Loughborough Echo

Powerful and moving Brief Encounters show

- JOHN BRYSON

WHILE all the fun and frolics of Loughborou­gh’s annual pantomime was taking place in the Town Hall, in the smaller Victoria Room on the second floor of the building a more sombre performanc­e was taking place, The Festival Players production of Brief Encounter (On Air).

This is best known in the classic 1945 film, starring Trevor Howard and Celia Johnson, both married, and who meet on a railway station and begin a relationsh­ip which is doomed from the word go.

Here the Festival Players set it as a BBC Radio production just after the Second World War, with this radio production being made around Christmas, with decoration­s of that time. The stage is a radio studio with the performers in dress of the time, the three male actors in dinner jacket and bow tie, with the engineer and sound effects man also portrayed on stage.

The screenplay was written by Noel Coward, with David Lean directing the film.
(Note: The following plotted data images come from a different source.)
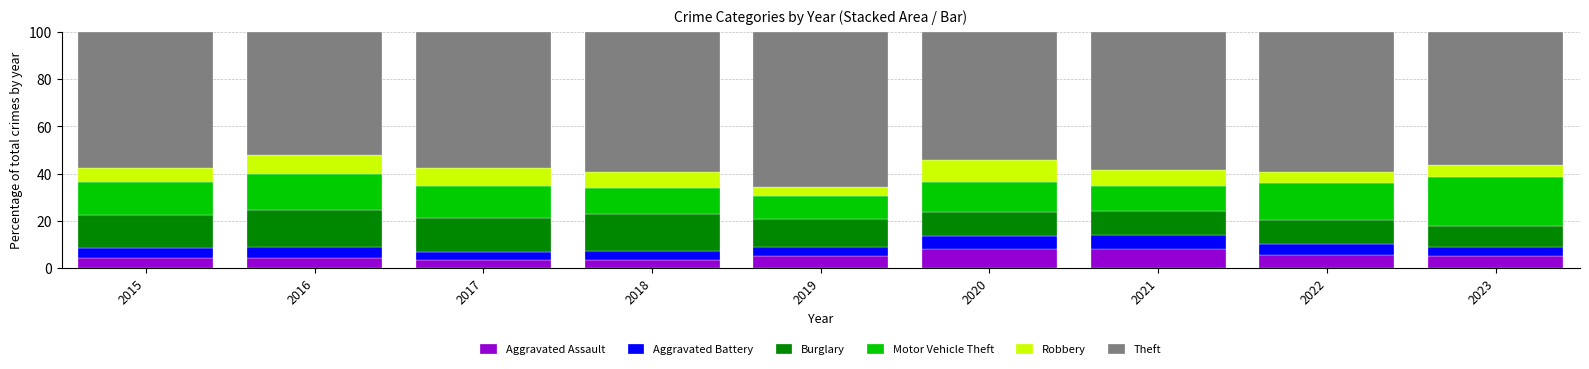

The Aggravated Assault series shows 4.9 at 2023. True or false?

True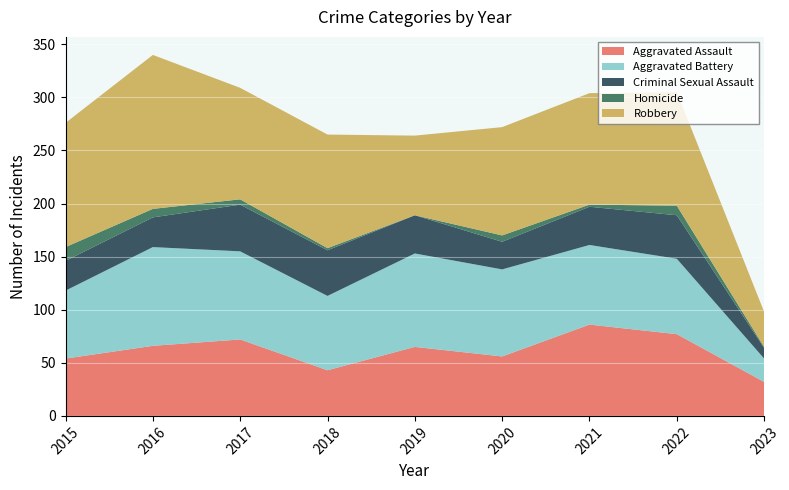

Reading left to right, what are all the values shown in this chart?

Aggravated Assault: 2015=54	2016=66	2017=72	2018=43	2019=65	2020=56	2021=86	2022=77	2023=32
Aggravated Battery: 2015=64	2016=93	2017=83	2018=70	2019=88	2020=82	2021=75	2022=71	2023=22
Criminal Sexual Assault: 2015=28	2016=28	2017=44	2018=43	2019=36	2020=26	2021=36	2022=41	2023=10
Homicide: 2015=13	2016=8	2017=5	2018=2	2019=0	2020=6	2021=2	2022=9	2023=1
Robbery: 2015=117	2016=145	2017=105	2018=107	2019=75	2020=102	2021=105	2022=107	2023=33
Adapted for radio by Roy Marsden, the Festival Players stay very close to the film story, and all the better for it.

The principal role is that of Laura, a middle-class woman, and Laura Brookes gives a fine interpreta­tion of a respectabl­e British woman in a stable marriage, with children, but torn when meeting a doctor called Alec, Nick Grainger in this role.

Mr Grainger brings great feeling to his role and captures the moment with pathos when he tells Laura they have fallen in love, which Laura does not deny.

The company is eight in number, with the rest of the company doubling, and in some cases tripling, up in the different roles required.

Set designer Andrew McGowan has put together a good portrayal of a radio studio, while director Sally Bruton has captured the feel of the time in which events take place.

If one was to see films and plays of this period, various speech mannerisms are displayed, with the ‘gor blimey’ of the railway platform staff to the clipped speech of Alec, Laura and her husband, and the company captures them superbly in this fine production.

Overall, a fine production of a powerful and moving play, capturing a time and the morals and ways of that period.